As some scholars will tell you, the Big Guy just wanted a little company; and with the guys he had that. Conversation sparkled, the decor excelled, the garden flourished and the cooking was superior --- think Fabulous Beekman Boys.
It was Steve who turned out that Apple pie --- and got the rest of us into trouble.
But it soon became evident that this was too one-dimensional and more than a little boring, so the Creator got to improvising again and pulled a whole new group of people out of his hat --- based on the original models but with variety. There was Max and Helen, Mildred and Sarah --- and quite a few more, other names lost in that formational digital disaster.
This helps to explain why two creation myths, both incomplete, are embedded in holy writ; and also clarifies the messy business of incest that sometimes troubles those who become overly involved with scripture.

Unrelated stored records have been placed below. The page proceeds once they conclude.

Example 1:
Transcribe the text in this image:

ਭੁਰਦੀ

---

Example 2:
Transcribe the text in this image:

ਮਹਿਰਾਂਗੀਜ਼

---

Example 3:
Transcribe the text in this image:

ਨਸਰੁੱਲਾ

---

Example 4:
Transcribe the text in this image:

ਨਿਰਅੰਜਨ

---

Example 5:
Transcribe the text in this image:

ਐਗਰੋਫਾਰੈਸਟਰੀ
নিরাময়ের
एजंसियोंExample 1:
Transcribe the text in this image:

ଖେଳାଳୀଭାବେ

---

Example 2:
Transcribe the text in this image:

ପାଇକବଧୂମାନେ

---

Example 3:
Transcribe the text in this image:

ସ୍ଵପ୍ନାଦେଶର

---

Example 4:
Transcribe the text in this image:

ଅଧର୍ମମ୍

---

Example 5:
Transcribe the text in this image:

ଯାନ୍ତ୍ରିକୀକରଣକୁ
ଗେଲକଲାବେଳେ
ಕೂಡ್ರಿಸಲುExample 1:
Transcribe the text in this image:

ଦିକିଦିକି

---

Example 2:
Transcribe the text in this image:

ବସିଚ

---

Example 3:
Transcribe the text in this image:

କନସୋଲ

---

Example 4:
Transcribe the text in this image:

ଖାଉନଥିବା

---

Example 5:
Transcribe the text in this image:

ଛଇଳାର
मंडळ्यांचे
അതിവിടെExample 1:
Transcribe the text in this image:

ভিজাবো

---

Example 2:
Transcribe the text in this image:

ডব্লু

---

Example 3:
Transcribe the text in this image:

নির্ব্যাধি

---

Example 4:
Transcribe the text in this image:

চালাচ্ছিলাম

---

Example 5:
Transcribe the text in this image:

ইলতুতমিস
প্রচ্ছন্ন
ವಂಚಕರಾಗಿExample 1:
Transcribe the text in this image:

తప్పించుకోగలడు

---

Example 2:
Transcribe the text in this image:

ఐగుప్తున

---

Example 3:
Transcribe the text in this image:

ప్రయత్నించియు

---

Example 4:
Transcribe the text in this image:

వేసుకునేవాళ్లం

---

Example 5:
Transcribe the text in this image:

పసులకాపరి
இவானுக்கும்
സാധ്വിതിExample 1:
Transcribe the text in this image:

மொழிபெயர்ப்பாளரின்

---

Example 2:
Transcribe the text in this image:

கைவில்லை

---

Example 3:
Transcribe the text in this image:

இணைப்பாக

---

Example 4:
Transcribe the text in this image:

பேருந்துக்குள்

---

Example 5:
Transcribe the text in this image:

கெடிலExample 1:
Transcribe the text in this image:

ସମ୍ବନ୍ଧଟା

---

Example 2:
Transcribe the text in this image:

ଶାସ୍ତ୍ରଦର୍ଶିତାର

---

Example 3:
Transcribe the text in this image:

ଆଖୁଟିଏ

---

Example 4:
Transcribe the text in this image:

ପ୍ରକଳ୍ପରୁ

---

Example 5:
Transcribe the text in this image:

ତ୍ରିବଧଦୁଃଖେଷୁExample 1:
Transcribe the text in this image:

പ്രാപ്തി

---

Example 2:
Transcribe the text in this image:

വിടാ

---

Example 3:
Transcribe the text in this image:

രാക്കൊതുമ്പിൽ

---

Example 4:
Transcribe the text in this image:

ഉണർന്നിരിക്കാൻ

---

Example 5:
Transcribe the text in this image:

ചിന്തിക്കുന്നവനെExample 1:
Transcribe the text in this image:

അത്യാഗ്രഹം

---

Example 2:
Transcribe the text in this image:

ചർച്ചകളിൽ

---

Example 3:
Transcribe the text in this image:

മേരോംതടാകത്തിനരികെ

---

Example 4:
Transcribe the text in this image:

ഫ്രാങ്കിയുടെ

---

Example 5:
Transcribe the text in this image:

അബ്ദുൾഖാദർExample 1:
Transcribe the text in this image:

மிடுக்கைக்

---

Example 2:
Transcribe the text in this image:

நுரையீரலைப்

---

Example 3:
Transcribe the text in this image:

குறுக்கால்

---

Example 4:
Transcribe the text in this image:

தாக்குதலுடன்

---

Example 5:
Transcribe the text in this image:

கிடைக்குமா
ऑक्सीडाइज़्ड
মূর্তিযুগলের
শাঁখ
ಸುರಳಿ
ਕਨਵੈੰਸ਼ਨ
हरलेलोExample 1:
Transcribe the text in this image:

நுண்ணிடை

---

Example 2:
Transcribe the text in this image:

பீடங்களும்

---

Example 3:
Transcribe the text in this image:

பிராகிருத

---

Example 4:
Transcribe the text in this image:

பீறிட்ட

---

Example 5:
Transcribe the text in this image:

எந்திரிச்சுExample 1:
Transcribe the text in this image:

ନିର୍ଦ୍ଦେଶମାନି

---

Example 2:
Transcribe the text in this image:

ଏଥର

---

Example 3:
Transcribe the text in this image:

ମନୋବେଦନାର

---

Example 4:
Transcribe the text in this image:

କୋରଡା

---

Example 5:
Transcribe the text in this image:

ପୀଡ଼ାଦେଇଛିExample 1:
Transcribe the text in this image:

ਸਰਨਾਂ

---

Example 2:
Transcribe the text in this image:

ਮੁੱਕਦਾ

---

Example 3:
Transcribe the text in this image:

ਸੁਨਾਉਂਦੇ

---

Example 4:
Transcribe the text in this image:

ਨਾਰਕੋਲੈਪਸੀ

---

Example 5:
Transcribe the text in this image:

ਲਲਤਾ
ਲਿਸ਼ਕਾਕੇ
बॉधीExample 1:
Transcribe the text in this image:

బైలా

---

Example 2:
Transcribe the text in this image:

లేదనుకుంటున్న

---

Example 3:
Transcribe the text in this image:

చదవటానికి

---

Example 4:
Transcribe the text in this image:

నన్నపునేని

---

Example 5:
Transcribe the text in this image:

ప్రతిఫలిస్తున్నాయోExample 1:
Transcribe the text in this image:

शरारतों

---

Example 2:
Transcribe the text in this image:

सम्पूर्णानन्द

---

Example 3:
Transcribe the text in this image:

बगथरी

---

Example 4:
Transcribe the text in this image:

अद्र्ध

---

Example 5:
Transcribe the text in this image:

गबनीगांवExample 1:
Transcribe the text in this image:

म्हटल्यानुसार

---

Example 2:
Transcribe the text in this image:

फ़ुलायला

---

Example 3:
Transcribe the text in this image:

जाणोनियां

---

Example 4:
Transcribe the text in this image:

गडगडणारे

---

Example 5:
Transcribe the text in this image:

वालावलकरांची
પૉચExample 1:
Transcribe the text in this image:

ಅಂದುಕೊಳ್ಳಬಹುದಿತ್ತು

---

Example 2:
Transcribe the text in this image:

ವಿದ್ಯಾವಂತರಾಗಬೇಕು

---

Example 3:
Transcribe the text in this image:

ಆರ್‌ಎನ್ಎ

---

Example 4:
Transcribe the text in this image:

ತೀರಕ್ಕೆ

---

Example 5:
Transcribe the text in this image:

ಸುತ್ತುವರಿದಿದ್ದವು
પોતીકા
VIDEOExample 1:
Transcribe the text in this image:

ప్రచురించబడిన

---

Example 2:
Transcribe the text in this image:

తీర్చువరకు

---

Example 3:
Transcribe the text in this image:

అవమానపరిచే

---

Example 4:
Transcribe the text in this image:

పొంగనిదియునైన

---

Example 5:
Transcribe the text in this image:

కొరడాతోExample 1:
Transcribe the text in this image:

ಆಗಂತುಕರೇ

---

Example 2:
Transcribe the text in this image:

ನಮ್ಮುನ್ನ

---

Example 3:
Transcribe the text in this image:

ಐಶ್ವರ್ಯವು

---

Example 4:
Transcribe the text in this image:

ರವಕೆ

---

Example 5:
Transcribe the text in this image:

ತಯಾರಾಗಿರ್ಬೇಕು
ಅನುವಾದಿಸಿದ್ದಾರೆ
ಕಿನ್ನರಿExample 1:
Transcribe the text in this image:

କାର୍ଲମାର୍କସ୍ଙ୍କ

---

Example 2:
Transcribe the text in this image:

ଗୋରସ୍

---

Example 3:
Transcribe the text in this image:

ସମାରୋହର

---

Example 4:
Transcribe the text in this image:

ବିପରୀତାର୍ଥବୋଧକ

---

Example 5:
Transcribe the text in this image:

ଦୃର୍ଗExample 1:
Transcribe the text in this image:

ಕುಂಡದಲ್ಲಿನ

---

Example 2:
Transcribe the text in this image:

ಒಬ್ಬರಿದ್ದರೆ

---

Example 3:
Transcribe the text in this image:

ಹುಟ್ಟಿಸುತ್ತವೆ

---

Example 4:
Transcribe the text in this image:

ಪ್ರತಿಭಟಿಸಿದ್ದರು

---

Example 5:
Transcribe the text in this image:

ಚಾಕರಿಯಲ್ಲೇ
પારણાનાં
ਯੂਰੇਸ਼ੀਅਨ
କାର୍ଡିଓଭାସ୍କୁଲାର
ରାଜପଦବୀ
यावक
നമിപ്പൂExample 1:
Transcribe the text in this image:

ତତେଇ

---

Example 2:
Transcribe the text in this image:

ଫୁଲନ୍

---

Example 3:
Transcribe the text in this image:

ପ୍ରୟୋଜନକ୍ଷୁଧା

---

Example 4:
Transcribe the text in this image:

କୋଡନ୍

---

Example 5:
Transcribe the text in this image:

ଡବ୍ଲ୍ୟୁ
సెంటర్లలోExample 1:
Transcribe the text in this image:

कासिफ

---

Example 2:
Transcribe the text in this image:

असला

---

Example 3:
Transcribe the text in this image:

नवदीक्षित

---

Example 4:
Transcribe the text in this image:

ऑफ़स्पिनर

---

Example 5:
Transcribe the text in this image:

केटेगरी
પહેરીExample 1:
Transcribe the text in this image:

In any case, same-sex marriage is back now --- and I've been wondering how my genealogical software was going cope. I use Family Tree Maker synced to Ancestry.com.
So far as I know, no same-sex couples in my immediate family have tied the knot yet --- and I'm getting a little impatient. It looks like Family Tree Maker will support same-sex marriage with a little jiggering, but I can't be sure how well this will work until a marriage occurs. Unless FTM gets busy, however, it looks like blessed events still will have one parent labeled "mother" and the other "father" --- although both can be of the same gender.
I've thought of creating a mythical couple, then sending it from PC-based program to Web-based program --- just to see what would happen. But there are quite enough imaginary people and invented relationships floating around out there in cyberspace already --- thanks to hack family historians --- and I don't want to risk adding more.
You can get some idea of how the various genealogical programs will cope with same-sex (and other) types of relationships by checking out Wikipedia's comparison charts, here. Just keep in mind that "support" and "accurately reflect" relationships are two different things, so more research will be required.
Also keep in mind that a good deal of the genealogical infrastructure is involved in one way or another with the Church of Jesus Christ of Latter-day Saints whose aged hierarchy is not at all amused by same-sex marriage (polygamy, on the other hand, remains a pleasant memory and future --- eternal --- possibility). So LDS-generated or intimately linked genealogical programs are unlikely to support same-sex relationships.
Whatever the case, it'll be fun to watch family history software develop as it tries to keep up with "non-traditional" family structures. I'm sure there are developers out there tearing their hair out. In the meantime, just remember that virtually all programs allow notes to be added and documents to be attached --- and these remain the best routes for clarifying relationships and such until the software catches up.